Reshaping Data

Brianna Heggeseth

Announcements

Sit with someone new today! Introduce yourself.

Upcoming in MSCS

  • MSCS Coffee Break: Thursday at 11:15am (special invitation to First Years)

Due this Week

  • Assignment 4 (Spatial Viz) due tomorrow, Wednesday [via Moodle]

  • Assignment 5 (Six Main Verbs) next Wednesday [via Moodle]

  • At least 1 Tidy Tuesday (TT) by next Friday [via Moodle, TT4 or TT5]

  • Thursday: Catch up Day!

Learning Goals

  • Understand the difference between wide and long data format and distinguish the case (unit of observation) for a given data set
  • Develop comfort in using pivot_wider and pivot_longer in the tidyr package

Describe to your Neighbor

Everyone: Look at this small data set.

Partner A: Describe the structure of the data set in words.

name sex total
Courtney F 257289
Courtney M 22619
Riley F 100881
Riley M 92789
Sarah F 1073895
Sarah M 3320

Describe to your Neighbor

Partner A: Close your eyes.

Partner B: Describe the how the structure of the data set changed. Think of describing “steps” taken.
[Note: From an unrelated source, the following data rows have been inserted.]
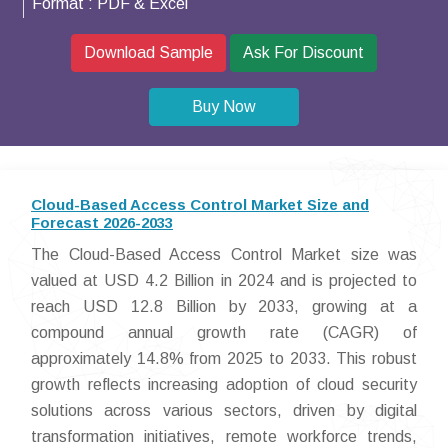
Format :
PDF & Excel
Download Sample
Ask For Discount
Buy Now
Cloud-Based Access Control Market Size and
Forecast 2026-2033
The Cloud-Based Access Control Market size was
valued at USD 4.2 Billion in 2024 and is projected to
reach USD 12.8 Billion by 2033, growing at a
compound annual growth rate (CAGR) of
approximately 14.8% from 2025 to 2033. This robust
growth reflects increasing adoption of cloud security
solutions across various sectors, driven by digital
transformation initiatives, remote workforce trends,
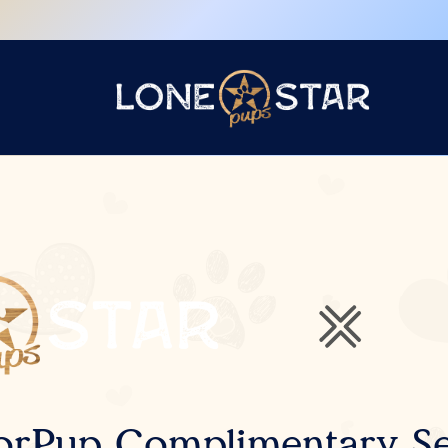
orPup Complimentary Se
Partner A: Sketch what you think the new data set looks like.

name F M
Courtney 257289 22619
Riley 100881 92789
Sarah 1073895 3320

Describe to your Neighbor

Partner B: Close your eyes.

Partner A: Describe the how the structure of the data set changed. Think of describing “steps” taken.

Partner B: Sketch what you think the new data set looks like.

name F M ratio
Courtney 257289 22619 0.0879128
Riley 100881 92789 0.9197867
Sarah 1073895 3320 0.0030915

and then …

name ratio sex total
Courtney 0.0879128 F 257289
Courtney 0.0879128 M 22619
Riley 0.9197867 F 100881
Riley 0.9197867 M 92789
Sarah 0.0030915 F 1073895
Sarah 0.0030915 M 3320

Wider V. Longer Format

If we want to retain all of the values in the data set (no summaries or combinations) but have a different unit of observation (or case), we can:

  • Make the data wider by spreading out the values across new variables (e.g. total counts for binary “Male” and “Female” names)
  • Make the data longer by combining values from different variables into 1 variable (take counts for binary “Male” and “Female” names and combine into one total column)

R Functions

pivot_wider()

  • Inputs: data, names_from = var_nameA, values_from = var_nameB

pivot_longer()

  • Inputs: data, cols = c(var_name1, var_name2), names_to = “newvarname_names”, values_to = “newvarname_values”

R Functions

Taken from tidyr cheatsheet

Template File

Download a template .Rmd of this activity. Put the file in a Assignment_06 folder within your COMP_STAT_112 folder.

  • This .Rmd contains 3 exercises (1 of which we’ll do in class) you’ll finish for Assignment 6.

In Class

  • Let’s try working on the first Reshaping exercise together.

  • Then you can choose to work on Spatial Viz or Six Main Verbs or Reshaping…

After Class

  • Work on the 2 Spatial Viz exercises to turn in for Assignment 4.
  • Work on the 12 Six Main Verb exercises to turn in for Assignment 5.
  • Work on the 3 exercises to turn in for Assignment 6.
  • Tidy Tuesday 4 is posted in Moodle (due Friday).